*** Source material ***
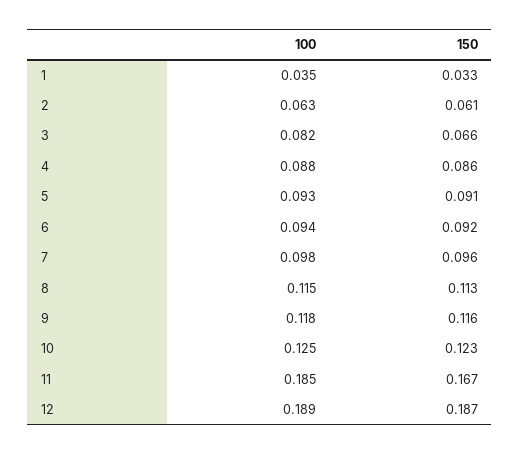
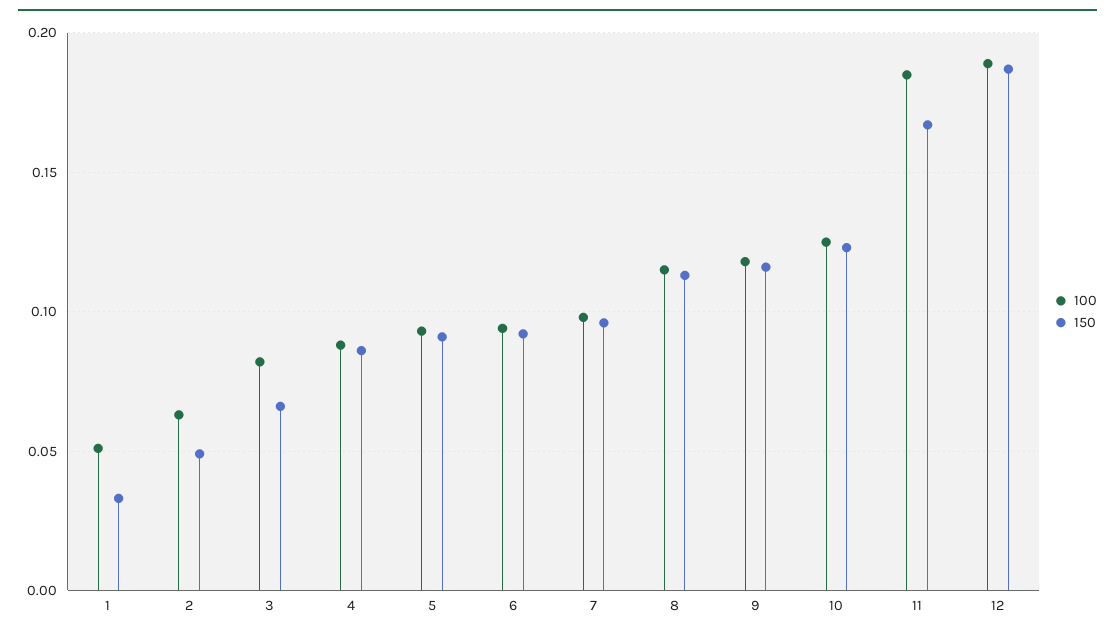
  {
    "100": {
-     "1": 0.035,
+     "1": 0.05,
      "2": 0.063,
      "3": 0.082,
      "4": 0.088,
      "5": 0.093,
      "6": 0.094,
      "7": 0.098,
      "8": 0.115,
      "9": 0.118,
      "10": 0.125,
      "11": 0.185,
      "12": 0.189
    },
    "150": {
      "1": 0.033,
-     "2": 0.061,
+     "2": 0.05,
      "3": 0.066,
      "4": 0.086,
      "5": 0.091,
      "6": 0.092,
      "7": 0.096,
      "8": 0.113,
      "9": 0.116,
      "10": 0.123,
      "11": 0.167,
      "12": 0.187
    }
  }

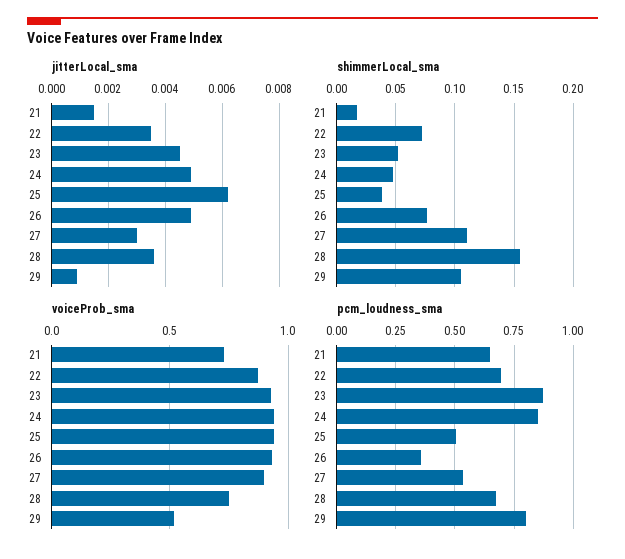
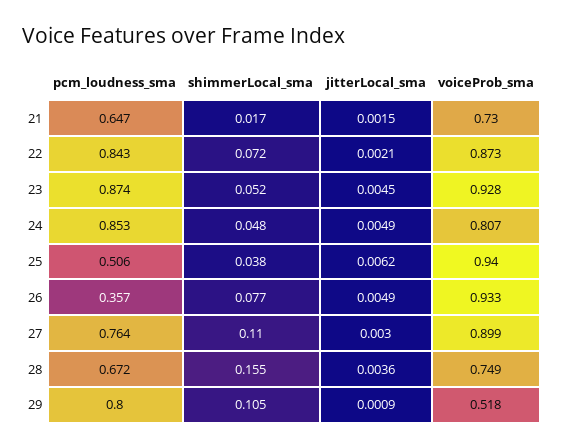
  {
    "jitterLocal_sma": {
      "21": 0.0015,
-     "22": 0.0035,
+     "22": 0.0021,
      "23": 0.0045,
      "24": 0.0049,
      "25": 0.0062,
      "26": 0.0049,
      "27": 0.003,
      "28": 0.0036,
      "29": 0.0009
    },
    "shimmerLocal_sma": {
      "21": 0.017,
      "22": 0.072,
      "23": 0.052,
      "24": 0.048,
      "25": 0.038,
      "26": 0.077,
      "27": 0.11,
      "28": 0.155,
      "29": 0.105
    },
    "voiceProb_sma": {
      "21": 0.73,
      "22": 0.873,
      "23": 0.928,
-     "24": 0.95,
+     "24": 0.807,
      "25": 0.94,
      "26": 0.933,
      "27": 0.899,
      "28": 0.749,
      "29": 0.518
    },
    "pcm_loudness_sma": {
      "21": 0.647,
-     "22": 0.7,
+     "22": 0.843,
      "23": 0.874,
      "24": 0.853,
      "25": 0.506,
      "26": 0.357,
-     "27": 0.55,
+     "27": 0.764,
      "28": 0.672,
      "29": 0.8
    }
  }

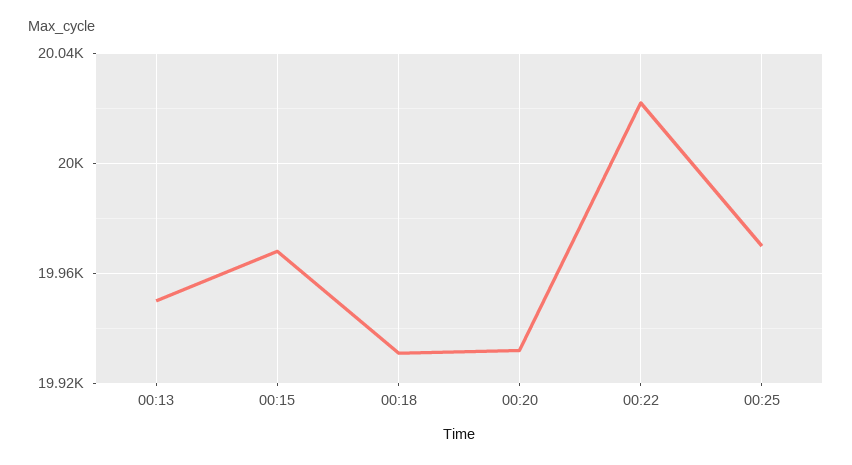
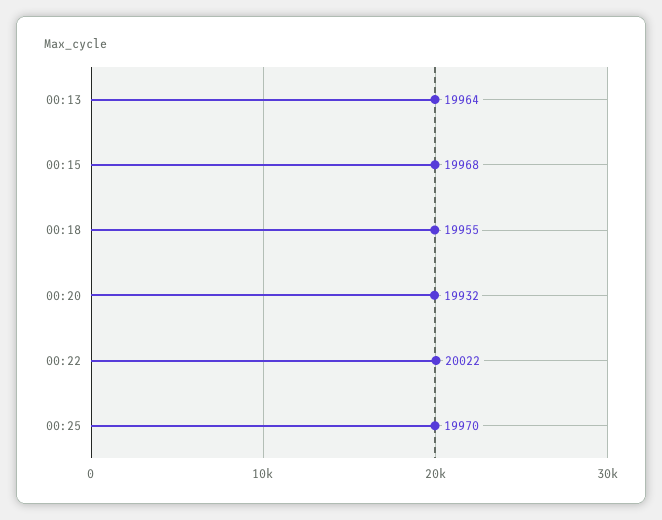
  {
-   "00:13": 19950,
+   "00:13": 19964,
    "00:15": 19968,
-   "00:18": 19930,
+   "00:18": 19955,
    "00:20": 19932,
    "00:22": 20022,
    "00:25": 19970
  }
*** End of Source material ***
§ **Problem description**
Return every entry exactly, dropping the pictures.

§ **Solution below**
  {
    "100": {
-     "1": 0.035,
+     "1": 0.05,
      "2": 0.063,
      "3": 0.082,
      "4": 0.088,
      "5": 0.093,
      "6": 0.094,
      "7": 0.098,
      "8": 0.115,
      "9": 0.118,
      "10": 0.125,
      "11": 0.185,
      "12": 0.189
    },
    "150": {
      "1": 0.033,
-     "2": 0.061,
+     "2": 0.05,
      "3": 0.066,
      "4": 0.086,
      "5": 0.091,
      "6": 0.092,
      "7": 0.096,
      "8": 0.113,
      "9": 0.116,
      "10": 0.123,
      "11": 0.167,
      "12": 0.187
    }
  }

  {
    "jitterLocal_sma": {
      "21": 0.0015,
-     "22": 0.0035,
+     "22": 0.0021,
      "23": 0.0045,
      "24": 0.0049,
      "25": 0.0062,
      "26": 0.0049,
      "27": 0.003,
      "28": 0.0036,
      "29": 0.0009
    },
    "shimmerLocal_sma": {
      "21": 0.017,
      "22": 0.072,
      "23": 0.052,
      "24": 0.048,
      "25": 0.038,
      "26": 0.077,
      "27": 0.11,
      "28": 0.155,
      "29": 0.105
    },
    "voiceProb_sma": {
      "21": 0.73,
      "22": 0.873,
      "23": 0.928,
-     "24": 0.95,
+     "24": 0.807,
      "25": 0.94,
      "26": 0.933,
      "27": 0.899,
      "28": 0.749,
      "29": 0.518
    },
    "pcm_loudness_sma": {
      "21": 0.647,
-     "22": 0.7,
+     "22": 0.843,
      "23": 0.874,
      "24": 0.853,
      "25": 0.506,
      "26": 0.357,
-     "27": 0.55,
+     "27": 0.764,
      "28": 0.672,
      "29": 0.8
    }
  }

  {
-   "00:13": 19950,
+   "00:13": 19964,
    "00:15": 19968,
-   "00:18": 19930,
+   "00:18": 19955,
    "00:20": 19932,
    "00:22": 20022,
    "00:25": 19970
  }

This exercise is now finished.